> **EXERCISE PASSAGE**
- Opening Delimiter -

Large-scale Protein Expression
Having sufficient quantities of reagents is a basic prerequisite to successful high-throughput screening (HTS). Often, supplies of target proteins are limited because most academic labs do not have the capability to produce the necessary amount of proteins. We plan to collaborate with the X-ray Crystallography Core Facility to establish large-scale protein expression capability to improve the protein supply bottleneck.
Development of In Silico ADME Prediction and In Vitro ADME Testing
One of the major obstacles in drug discovery and development is the high failure rate of compounds during clinical trials. The major causes of failure could result from poor absorption, distribution, metabolization and excretion (ADME) properties. With the advancement of computational power and methodologies, it is now possible to perform in silico calculation of a number of important ADME properties including aqueous solubility, log P octane/water, Caco-2 cell permeability and human serum albumin binding. By combining the in silico calculation with in vitro ADME testing to confirm the predicted values, we can more accurately target selection of lead compounds for further development. The Biomedical Informatics Core will purchase ADME prediction software and make it available through City of Hope’s intranet. The HTS Core will establish in vitro ADME assays, including Biomimetic Artificial Membrane Permeation Assay (BAMPA), Transil Human Serum Albumin (HSA) Binding Assay and Cytochrome P450 Isoenzymes Assay, to obtain experimental data on key ADME properties for compounds of interest.

- Closing Delimiter -

> **PROVIDED RECORDS**
- Opening Delimiter -

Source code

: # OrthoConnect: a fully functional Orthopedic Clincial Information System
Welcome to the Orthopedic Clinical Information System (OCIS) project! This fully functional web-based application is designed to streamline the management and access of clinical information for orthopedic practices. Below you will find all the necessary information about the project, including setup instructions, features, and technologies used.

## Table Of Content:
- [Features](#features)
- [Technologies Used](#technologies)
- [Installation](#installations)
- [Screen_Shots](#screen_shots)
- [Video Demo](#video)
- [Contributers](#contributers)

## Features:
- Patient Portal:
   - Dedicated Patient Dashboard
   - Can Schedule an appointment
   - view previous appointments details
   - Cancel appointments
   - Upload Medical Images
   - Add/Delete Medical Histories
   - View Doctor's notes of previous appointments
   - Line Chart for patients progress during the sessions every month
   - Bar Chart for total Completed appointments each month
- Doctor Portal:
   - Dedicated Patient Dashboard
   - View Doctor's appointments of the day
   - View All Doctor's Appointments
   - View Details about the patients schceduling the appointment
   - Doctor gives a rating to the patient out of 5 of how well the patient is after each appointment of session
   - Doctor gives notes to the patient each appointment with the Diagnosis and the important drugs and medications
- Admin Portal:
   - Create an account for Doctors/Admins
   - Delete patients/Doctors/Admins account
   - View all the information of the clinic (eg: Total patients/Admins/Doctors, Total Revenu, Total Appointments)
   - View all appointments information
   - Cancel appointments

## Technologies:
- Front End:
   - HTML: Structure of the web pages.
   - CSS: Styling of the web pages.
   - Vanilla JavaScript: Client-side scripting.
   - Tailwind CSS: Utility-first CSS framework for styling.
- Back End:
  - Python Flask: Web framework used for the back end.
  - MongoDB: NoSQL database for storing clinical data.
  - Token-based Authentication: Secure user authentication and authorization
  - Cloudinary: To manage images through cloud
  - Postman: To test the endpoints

- Closing Delimiter -

> **EXPLORE THE MATERIAL**
**1)** In the passage on protein expression and ADME testing, what is named as one of the major obstacles in drug discovery and development?
**2)** Decide whether each statement agrees with the passage on protein expression and ADME testing. Answer yes or no, and quote the deciding words from the passage.
(a) Most academic labs can produce the amount of protein needed for HTS.
(b) Caco-2 cell permeability is among the ADME properties that can be calculated in silico.
(c) The HTS Core will purchase the ADME prediction software.
**3)** Carry the passage on protein expression and ADME testing forward, starting after its final sentence.

> **RESPONSES BY ITEM NUMBER**
**1)** The high failure rate of compounds during clinical trials.

**2)**
(a) No: "most academic labs do not have the capability to produce the necessary amount of proteins"
(b) Yes: "it is now possible to perform in silico calculation of a number of important ADME properties including aqueous solubility, log P octane/water, Caco-2 cell permeability and human serum albumin binding"
(c) No: "The Biomedical Informatics Core will purchase ADME prediction software"

**3)**
Interaction between Cores
The following image shows interactions between the High Throughput Screening (green), Biomedical Informatics (yellow) and Synthetic and Biopolymer Chemistry (purple).
Experimental screenings performed in the High Throughput Screening (HTS) Core complement virtual screenings carried out by the Biomedical Informatics Core toward identifying “hits” for biomolecular targets of interest.
Confirmed hits, also known as leads, identified through screenings are used as starting points for chemists in the Synthetic and Biopolymer Chemistry Core for designing focused libraries. Molecular modeling expertise in the Biomedical Informatics Core aids the design process.
Chemists synthesize the focused libraries accordingly, which in turn are tested by HTS.
Structure-activity relationship analysis is then carried out to evaluate newly synthesized compounds using appropriate in vitro or cell-based assays.
Iterative cycles of interactions of the three cores will speed up the “lead optimization” process and move the project forward.